# Intentar que alguien haga algo



## Coolguy003

Hi! how would you say in English "_intento que ellos me respeten"?_ How is the structure of this kind of sentences with the verb to try?


----------



## fenixpollo

I try to get them to respect me.
I am trying to get them to respect me.


----------



## Coolguy003

thank you!


----------



## beyourself

Hi!
I have the following sentence: "Intentamos que aquellos que eligen la región para disfrutar de su tiempo de ocio regresen a sus hogares satisfechos".

So, according to your answers the translation would be: " We try to get those people who choose the region to spend their free time to return home satified". Is it right? This doesn't sound good to me.

Thank you in advance


----------



## neal41

beyourself said:


> Hi!
> I have the following sentence: "Intentamos que aquellos que eligen la región para disfrutar de su tiempo de ocio regresen a sus hogares satisfechos".
> 
> So, according to your answers the translation would be: " We try to get those people who choose the region to spend their free time to return home satified". Is it right? This doesn't sound good to me.

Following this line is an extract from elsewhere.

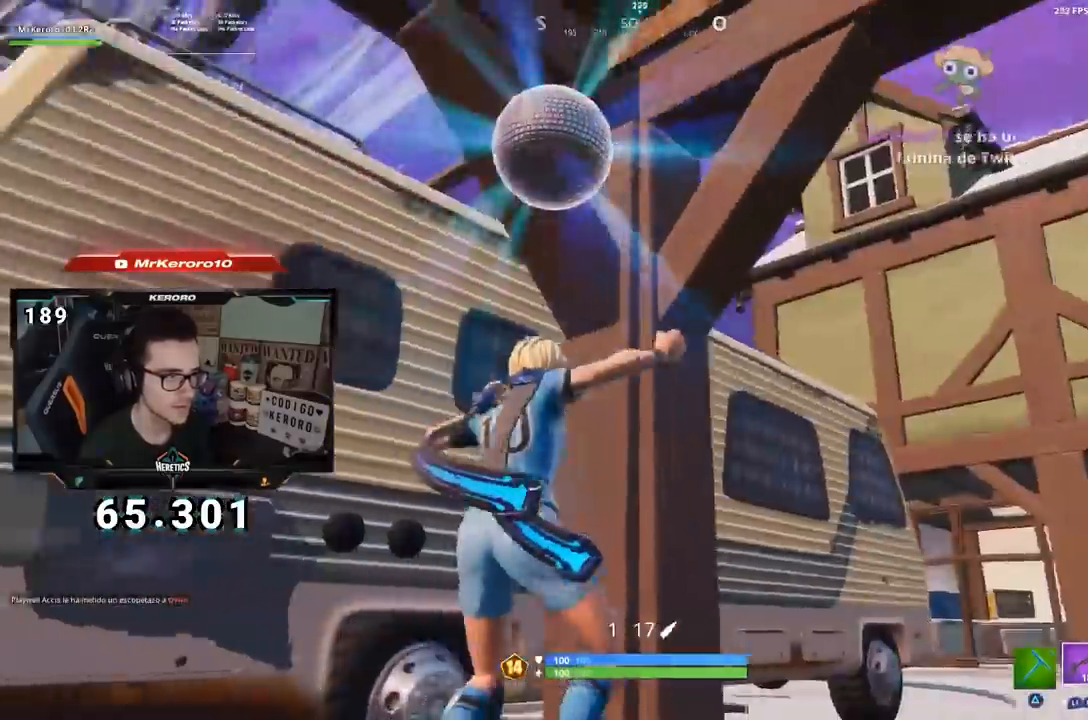
{"buttons": [], "left_stick": "up-right", "right_stick": "down-left", "events": [[133, "right_stick", "center"], [200, "left_stick", "up-right"], [367, "right_stick", "down-left"]]}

Grammatically your sentence is OK, but stylistically it is not very good.  In general modifiers should be as close as possible to the what they modify.  I am not sure what the  phrase 'to return home satisfied' is called but it is related to the verb 'get'.  It is too far away from 'get'.  In particular people spend their free time to achieve something.  On a first reading it sounds as if 'to return home satisfied' is explaining why people are spending their free time.  A possible solution:

We try to get (those) people to return home satisfied who choose the region to spend their free time.

Ideally 'who choose the region to spend their free time' should be close to 'people' as in your sentence, but in the real world you can't have everything.  Another possibility:

We try to get people who vacation in the region to return home satisfied.


----------



## Spug

neal41 said:


> In general modifiers should be as close as possible to the what they modify.



Then how did you come up with this, which not only contradicts the above recommendation, but sounds really awkward in AE?



neal41 said:


> We try to get (those) people to return home satisfied who choose the region to spend their free time.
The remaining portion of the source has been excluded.